Cluster analysis for multivariate application performance management issues

V. Precup. Cluster analysis for multivariate application performance management issues. 7, 2018.

  • Vlad-Ilarie Precup

With the growth in size and complexity of the software systems, their monitoring becomes more difficult to control. Generally, maintaining complex software systems imply complex reporting of the identified problems within them. However, this can also cause a more-than-necessary amount of detected problems. In this regard, a balance between frequent monitoring problem notification and coarse reporting is essential for running software systems effectively and efficiently. This thesis tackles the business problem of reducing the recurrent monitoring issue overload for users by systematically using unsupervised techniques to analyze and cluster previously-identified monitoring issues.

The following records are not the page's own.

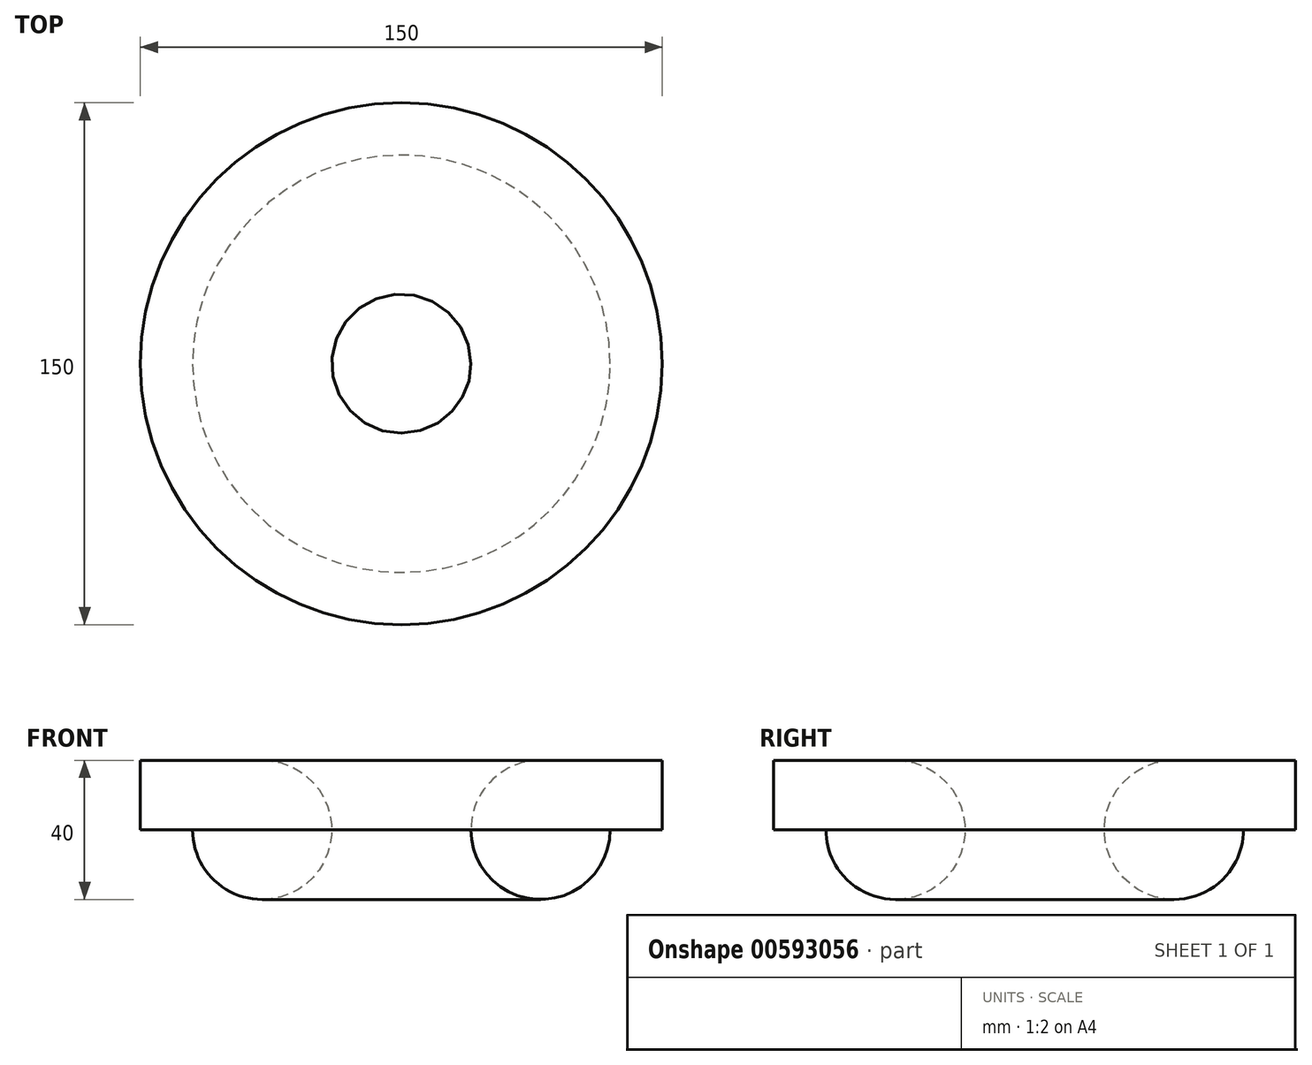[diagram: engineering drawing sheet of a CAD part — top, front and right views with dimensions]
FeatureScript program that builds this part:
annotation { "Feature Type Name" : "Feature", "Feature Type Description" : "" }
export const myFeature = defineFeature(function(context is Context, id is Id, definition is map)
    precondition{}
    {
        {
            var Q0;
            Q0=qCreatedBy(makeId("Front.planeOp"),FACE);
            var sketch = newSketch(context, id + "F0", { "sketchPlane" : qUnion([Q0])});
            skCircle(sketch, "E0", {"center": v(40, 0) * mm, "radius": 20 * mm});
            skLineSegment(sketch, "E1", {"start": v(0, 74.6) * mm, "end": v(0, -73.88) * mm, "construction": true});
            skLineSegment(sketch, "E2.bottom", {"start": v(40, 0) * mm, "end": v(75, 0) * mm});
            skLineSegment(sketch, "E2.top", {"start": v(40, 20) * mm, "end": v(75, 20) * mm});
            skLineSegment(sketch, "E2.left", {"start": v(40, 0) * mm, "end": v(40, 20) * mm});
            skLineSegment(sketch, "E2.right", {"start": v(75, 0) * mm, "end": v(75, 20) * mm});
            skSolve(sketch);
        }
        {
            var Q0;
            Q0 = qSketchRegion(id + "F0", true);
            var Q1;
            Q1=sQuery(id+"F0.wireOp",EDGE,"E1");
            var Q2;
            Q2=sQuery(id+"F0.wireOp",EDGE,"E1");
            revolve(context, id + "F1", {"entities" : qUnion([Q0]), "surfaceEntities" : qUnion([Q1]), "axis" : qUnion([Q2]), "revolveType" : RevolveType.FULL});
        }
    });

We firstly propose a data selection and pre-processing method to prepare the monitoring data for clustering. Then we choose the most suitable clustering algorithm for the problem based on our comparison experiment and develop a lightly-customized version of the Wave-Hedges distance metric function to compute the distance matrix between the problem samples. We show the ground truth for a restricted data set and present the results of the parameter optimization technique based on external evaluation metrics. After evaluating the performance of the clustering model based on the obtained parameters, we show that our method can generalize for vast amounts of data and we conclude by comparing our method to the intuitive approach in the context of the business conditions imposed by our problem.